Após o anúncio, o reitor disse que não ocorreram
manifestações na instituição. “Não sei como a comunidade acadêmica vai reagir,
é muito cedo, pois todos ficaram sabendo agora de manhã sobre isso. De maneira
geral, as universidades entendem que isso é uma espécie de afronta ao princípio
da autonomia universitária, mas não é ilegal, a lei faculta o presidente
escolher entre os três da lista, mas tem sempre uma expectativa pelos
princípios democráticos, então certamente gera frustração e não sei como isso
vai se traduzir”, explicou.
“Mas a surpresa maior não foi por causa deste contato, mas
sim porque tivemos um processo de escolha, de composição da lista tríplice da
universidade, que foi pautado pela legalidade. Ou seja, não existe nenhum
desabono dentro do nosso processo que poderia motivar a indicação de outro que
não o primeiro indicado da lista”, observou.
“Posteriormente o que me vem à cabeça é o desdobramento
disso, a consequência para a universidade. Porque a instituição ao invés de
concentrar suas energias nas discussões importantes do ensino, na formação de
profissionais, na pesquisa científica, na extensão e na cultura, vai estar
agora discutindo novamente a democracia, a legitimidade, a legalidade,
moralidade, ou seja, desfocando a universidade daquilo que ela deveria estar
focada”, complementou.
O segundo colocado, Antônio Inácio Andrioli, preferiu não se
manifestar sobre a decisão.
Quem é o novo reitor
Marcelo Recktenvald é doutor em Administração pela
Universidade Federal de Santa Catarina (UFSC) , mestre em Administração pela
Fundação Universidade Regional de Blumenau (FURB); possui especialização em
Gestão Estratégica Empresarial pela Universidade de Passo Fundo (UPF) e
especialização em Avaliação Institucional pela Universidade de Brasília (UnB) .
Bacharel em Administração pela Universidade de Passo Fundo (UPF) e em Teologia
pela Faculdade Kurios.

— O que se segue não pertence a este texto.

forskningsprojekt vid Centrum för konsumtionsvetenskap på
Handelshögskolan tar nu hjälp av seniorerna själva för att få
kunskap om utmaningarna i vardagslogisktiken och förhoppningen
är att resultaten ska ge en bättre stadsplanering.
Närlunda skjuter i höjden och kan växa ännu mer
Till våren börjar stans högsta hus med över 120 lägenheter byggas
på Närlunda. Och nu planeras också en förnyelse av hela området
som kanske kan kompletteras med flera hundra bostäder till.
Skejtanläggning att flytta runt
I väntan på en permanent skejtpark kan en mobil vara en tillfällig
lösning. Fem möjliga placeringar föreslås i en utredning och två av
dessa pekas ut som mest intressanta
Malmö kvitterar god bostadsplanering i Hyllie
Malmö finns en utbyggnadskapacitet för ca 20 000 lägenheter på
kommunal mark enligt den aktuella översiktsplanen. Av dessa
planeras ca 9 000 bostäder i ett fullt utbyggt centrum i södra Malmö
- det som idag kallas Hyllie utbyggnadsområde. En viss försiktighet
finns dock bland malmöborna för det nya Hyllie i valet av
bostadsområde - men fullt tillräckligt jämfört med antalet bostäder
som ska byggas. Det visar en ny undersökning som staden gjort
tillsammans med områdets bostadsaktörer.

Tem experiência nas áreas de Administração e Educação,
com ênfase nos seguintes temas: gestão universitária, avaliação institucional e
regulação, educação superior, políticas públicas, administração geral.
O professor leciona desde 2000. Na UFFS em Chapecó, no Oeste
catarinense, desde julho de 2010. Ele é cristão, conservador, pastor por
vocação e é membro da Igreja Batista de Balneário Camboriú, no Litoral Norte
catarinense. Até março deste ano ocupou o cargo de Pró-Reitor de Gestão de
Pessoas da universidade.
Sobre a universidade
A UFFS atualmente tem campus em seis cidades, entre os três
estados do Sul. Em Santa Catarina está o maior deles, em Chapecó. No Rio Grande
do Sul são três campi, em Passo Fundo, Erechim e Cerro Largo, e há dois também
no Paraná, em Laranjeiras do Sul e Realeza.
No total, 8.602 alunos estudam nos seis campi, em 44 cursos
de graduação. A universidade ainda conta com 712 professores. Na pós-graduação,
são 1,161 estudantes.
A universidade foi criada em 2009 e teve como reitor pro tempore com designação temporária feita pelo MEC, Dilvo Ristoff. Ele ficou no cargo por seis meses e assumiu em seguida o vice Jaime Giolo. Em 2015, no primeiro processo envolvendo a consulta prévia à comunidade universitária e o Consuni, Giolo foi o primeiro da lista tríplice, com maior votação. O resultado foi acatado pelo presidente da época. O atual reitor se manteve no cargo então por nove anos.
Nomeações nas universidades
A nomeação feita diretamente pelo presidente Jair Bolsonaro,
sem acatar a decisão da comunidade universitária, não foi a primeira. Também
ocorreu na Universidade Federal do Ceará (UFC), Universidade Federal dos Vales
do Jequitinhonha e Mucuri (UFVJM), para as federais do Triângulo Mineiro (UFTM)
e do Recôncavo da Bahia (UFRB). O caso mais recentemente, envolveu o Centro
Federal de Educação Tecnológica Celso Suckow da Fonseca (Cefet/RJ) com
recém-nomeado Maurício Aires Vieira, que foi alvo de protestos.
Apesar de a escolha do reitor ser prerrogativa do
presidente, a nomeação de candidato menos votado rompe com uma tradição que se
mantinha, com a gestão do governo do PT.